EXERCISE BRIEF: Reproduce every line of the data, exactly and without its pictures.

RECORDS FOR THE EXERCISE:
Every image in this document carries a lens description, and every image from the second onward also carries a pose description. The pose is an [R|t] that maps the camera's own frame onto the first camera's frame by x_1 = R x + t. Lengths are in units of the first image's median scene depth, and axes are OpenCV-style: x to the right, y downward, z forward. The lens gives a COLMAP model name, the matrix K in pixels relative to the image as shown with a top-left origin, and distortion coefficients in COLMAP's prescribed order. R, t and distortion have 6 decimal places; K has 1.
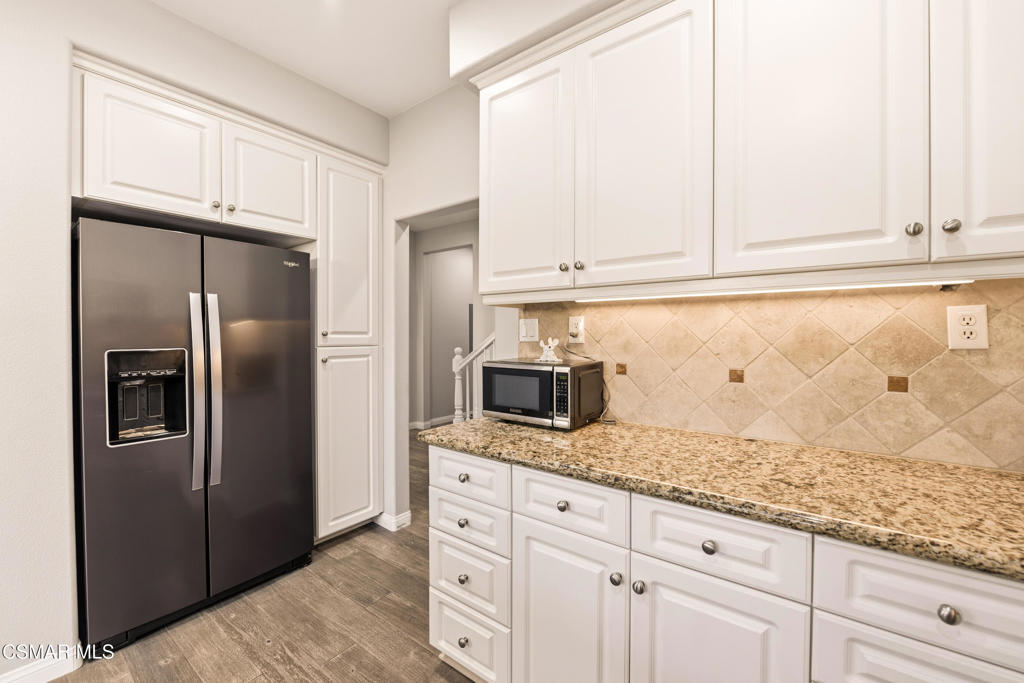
lens RADIAL K [[411.1, 0, 516.4], [0, 411.1, 338.9], [0, 0, 1]] dist [-0.007217, -0.000373]
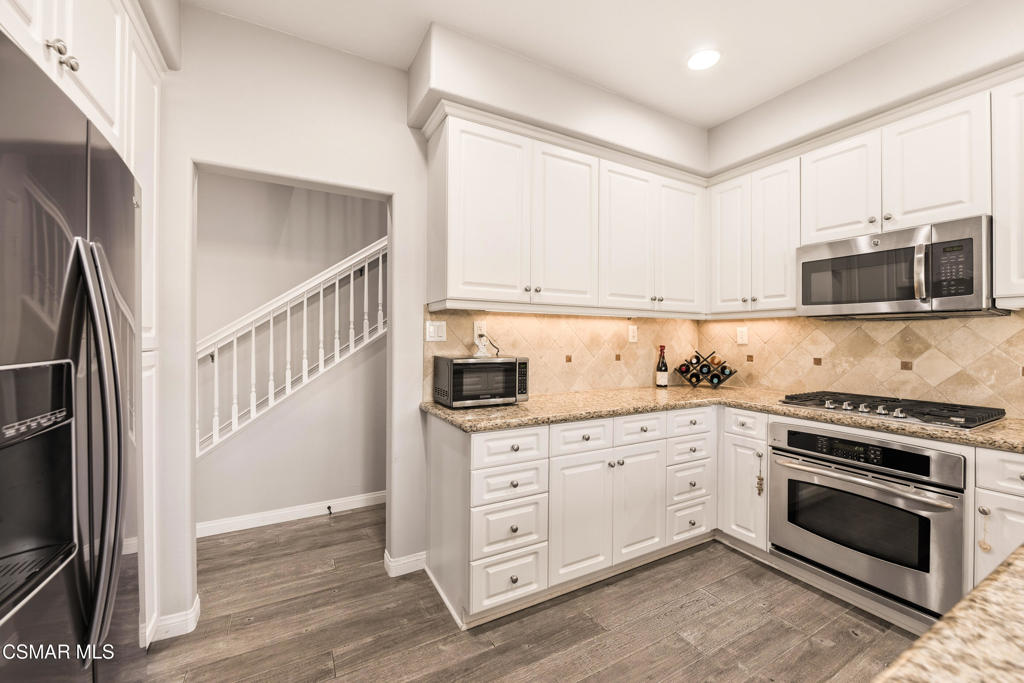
lens RADIAL K [[411.1, 0, 516.4], [0, 411.1, 338.9], [0, 0, 1]] dist [-0.007217, -0.000373]
pose [[0.407536, 0.000001, 0.913189, -0.976831], [0.002127, 0.999997, -0.000950, 0.002109], [-0.913187, 0.002330, 0.407535, 0.365201]]
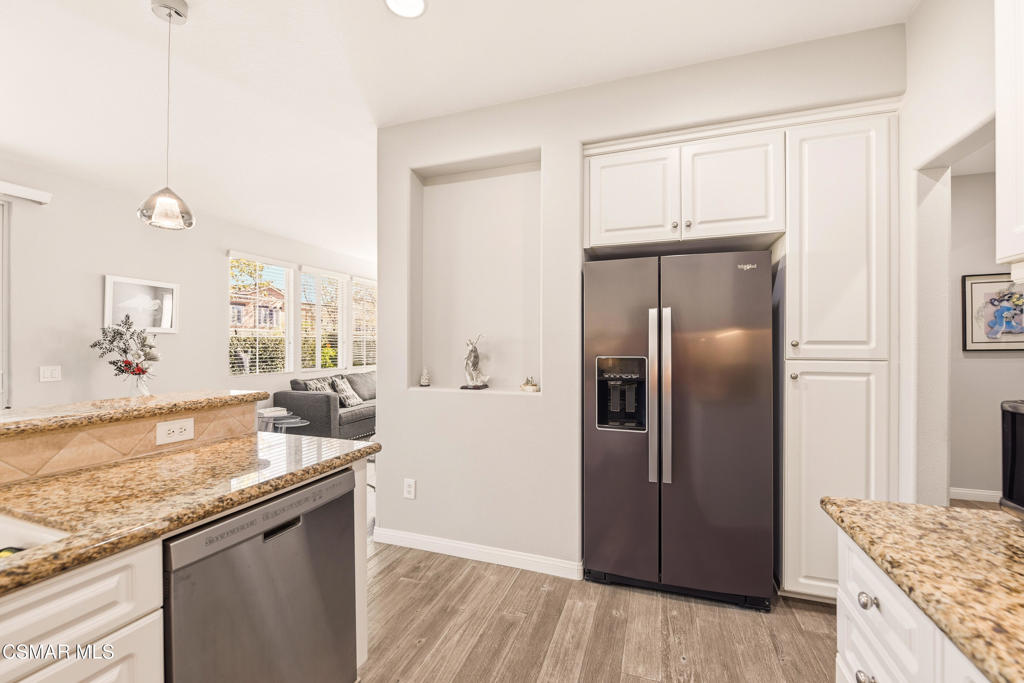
lens RADIAL K [[418.1, 0, 515.6], [0, 418.1, 346.0], [0, 0, 1]] dist [-0.006122, 0.000029]
pose [[0.302514, 0.002085, -0.953143, 0.205598], [-0.008637, 0.999963, -0.000554, -0.004064], [0.953106, 0.008400, 0.302521, 0.284657]]
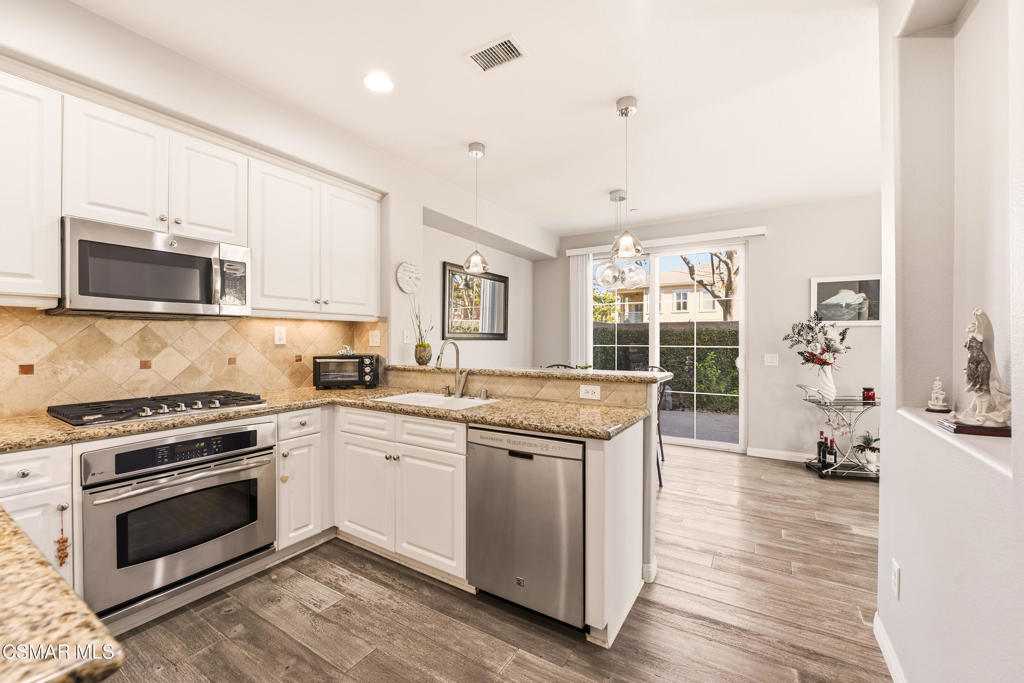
lens RADIAL K [[411.1, 0, 516.4], [0, 411.1, 338.9], [0, 0, 1]] dist [-0.007217, -0.000373]
pose [[-0.995876, 0.000038, -0.090722, -0.420541], [-0.000572, 0.999977, 0.006689, -0.003485], [0.090720, 0.006714, -0.995854, 1.113585]]
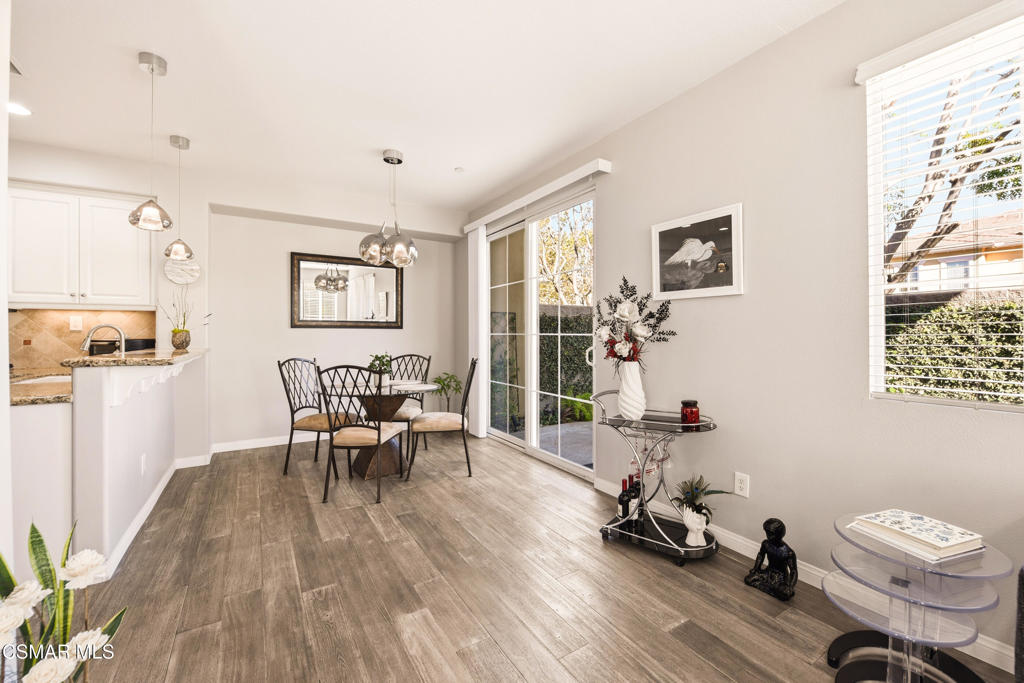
lens RADIAL K [[421.6, 0, 517.9], [0, 421.6, 332.4], [0, 0, 1]] dist [-0.006641, -0.000476]
pose [[-0.930576, 0.004089, 0.366075, -2.338412], [0.006496, 0.999965, 0.005344, 0.040667], [-0.366041, 0.007351, -0.930570, 0.573686]]
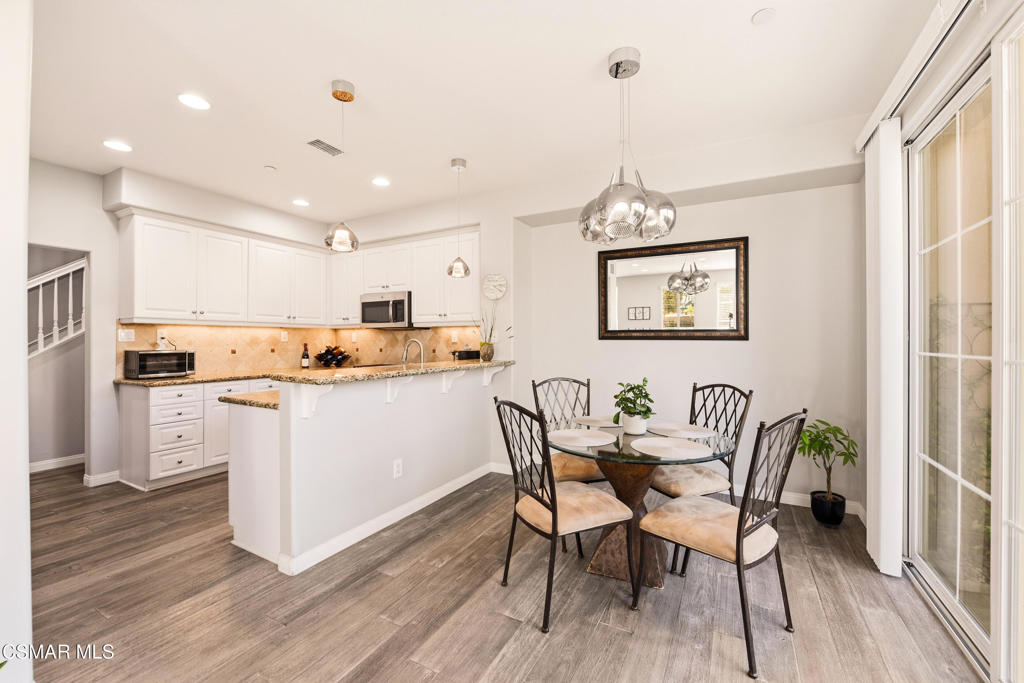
lens RADIAL K [[411.1, 0, 516.4], [0, 411.1, 338.9], [0, 0, 1]] dist [-0.007217, -0.000373]
pose [[-0.139469, 0.002363, 0.990224, -2.193823], [0.009139, 0.999958, -0.001100, 0.014267], [-0.990184, 0.008896, -0.139484, -0.522712]]
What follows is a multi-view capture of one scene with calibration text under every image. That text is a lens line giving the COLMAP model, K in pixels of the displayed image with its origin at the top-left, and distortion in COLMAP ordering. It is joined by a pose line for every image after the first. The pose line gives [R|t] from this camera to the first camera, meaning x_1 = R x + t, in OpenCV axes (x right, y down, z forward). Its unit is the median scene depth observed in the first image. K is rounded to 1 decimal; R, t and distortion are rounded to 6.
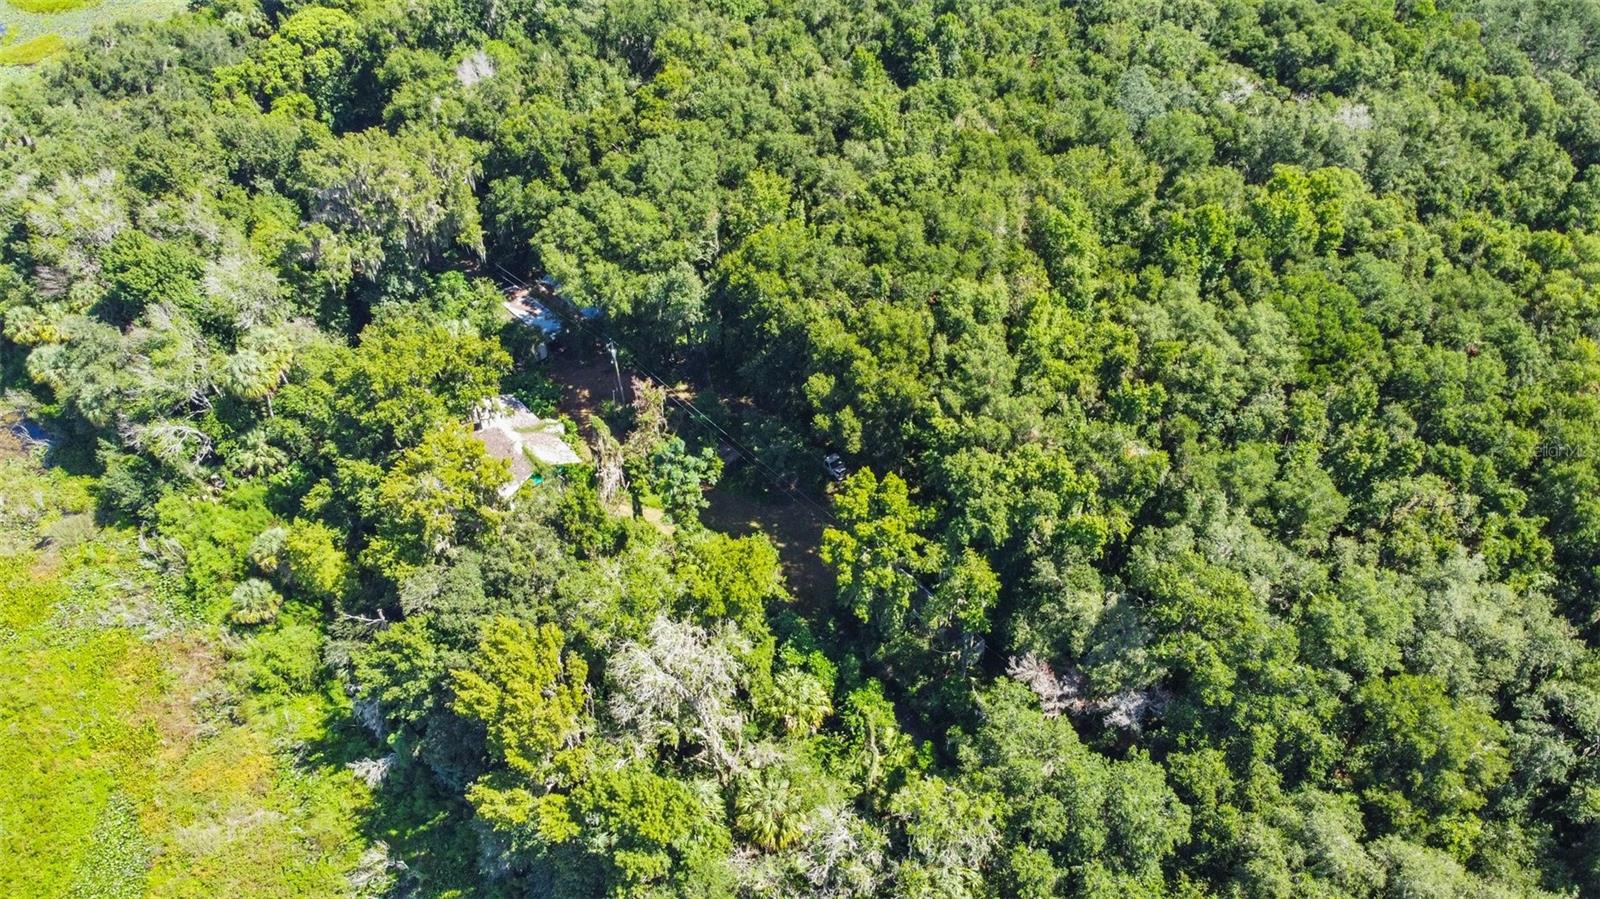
lens RADIAL K [[1211.6, 0, 800.0], [0, 1211.6, 449.5], [0, 0, 1]] dist [-0.008611, 0.000582]
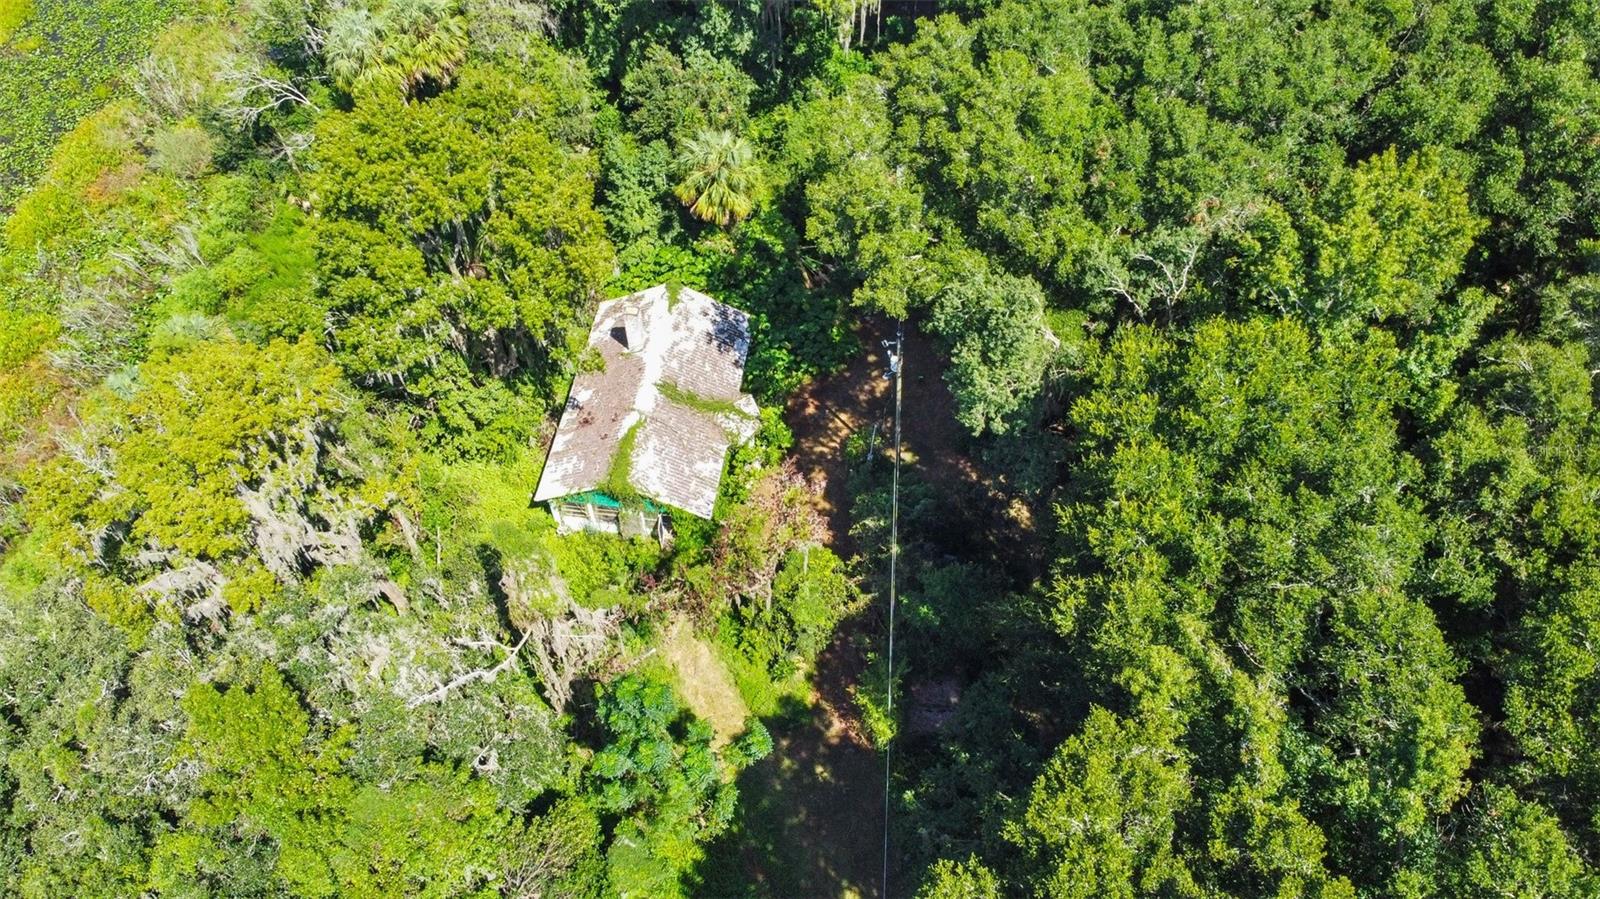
lens RADIAL K [[1207.8, 0, 794.3], [0, 1207.8, 448.1], [0, 0, 1]] dist [0.000757, -0.007546]
pose [[0.687074, 0.583216, -0.433345, 0.038745], [-0.507702, 0.812013, 0.287877, -0.172147], [0.519776, 0.022217, 0.854013, 0.617447]]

RESPONSE TO THE EXERCISE:
Every image in this document carries a lens description, and every image from the second onward also carries a pose description. The pose is an [R|t] that maps the camera's own frame onto the first camera's frame by x_1 = R x + t. Lengths are in units of the first image's median scene depth, and axes are OpenCV-style: x to the right, y downward, z forward. The lens gives a COLMAP model name, the matrix K in pixels relative to the image as shown with a top-left origin, and distortion coefficients in COLMAP's prescribed order. R, t and distortion have 6 decimal places; K has 1.
lens RADIAL K [[411.1, 0, 516.4], [0, 411.1, 338.9], [0, 0, 1]] dist [-0.007217, -0.000373]
lens RADIAL K [[411.1, 0, 516.4], [0, 411.1, 338.9], [0, 0, 1]] dist [-0.007217, -0.000373]
pose [[0.407536, 0.000001, 0.913189, -0.976831], [0.002127, 0.999997, -0.000950, 0.002109], [-0.913187, 0.002330, 0.407535, 0.365201]]
lens RADIAL K [[418.1, 0, 515.6], [0, 418.1, 346.0], [0, 0, 1]] dist [-0.006122, 0.000029]
pose [[0.302514, 0.002085, -0.953143, 0.205598], [-0.008637, 0.999963, -0.000554, -0.004064], [0.953106, 0.008400, 0.302521, 0.284657]]
lens RADIAL K [[411.1, 0, 516.4], [0, 411.1, 338.9], [0, 0, 1]] dist [-0.007217, -0.000373]
pose [[-0.995876, 0.000038, -0.090722, -0.420541], [-0.000572, 0.999977, 0.006689, -0.003485], [0.090720, 0.006714, -0.995854, 1.113585]]
lens RADIAL K [[421.6, 0, 517.9], [0, 421.6, 332.4], [0, 0, 1]] dist [-0.006641, -0.000476]
pose [[-0.930576, 0.004089, 0.366075, -2.338412], [0.006496, 0.999965, 0.005344, 0.040667], [-0.366041, 0.007351, -0.930570, 0.573686]]
lens RADIAL K [[411.1, 0, 516.4], [0, 411.1, 338.9], [0, 0, 1]] dist [-0.007217, -0.000373]
pose [[-0.139469, 0.002363, 0.990224, -2.193823], [0.009139, 0.999958, -0.001100, 0.014267], [-0.990184, 0.008896, -0.139484, -0.522712]]
What follows is a multi-view capture of one scene with calibration text under every image. That text is a lens line giving the COLMAP model, K in pixels of the displayed image with its origin at the top-left, and distortion in COLMAP ordering. It is joined by a pose line for every image after the first. The pose line gives [R|t] from this camera to the first camera, meaning x_1 = R x + t, in OpenCV axes (x right, y down, z forward). Its unit is the median scene depth observed in the first image. K is rounded to 1 decimal; R, t and distortion are rounded to 6.
lens RADIAL K [[1211.6, 0, 800.0], [0, 1211.6, 449.5], [0, 0, 1]] dist [-0.008611, 0.000582]
lens RADIAL K [[1207.8, 0, 794.3], [0, 1207.8, 448.1], [0, 0, 1]] dist [0.000757, -0.007546]
pose [[0.687074, 0.583216, -0.433345, 0.038745], [-0.507702, 0.812013, 0.287877, -0.172147], [0.519776, 0.022217, 0.854013, 0.617447]]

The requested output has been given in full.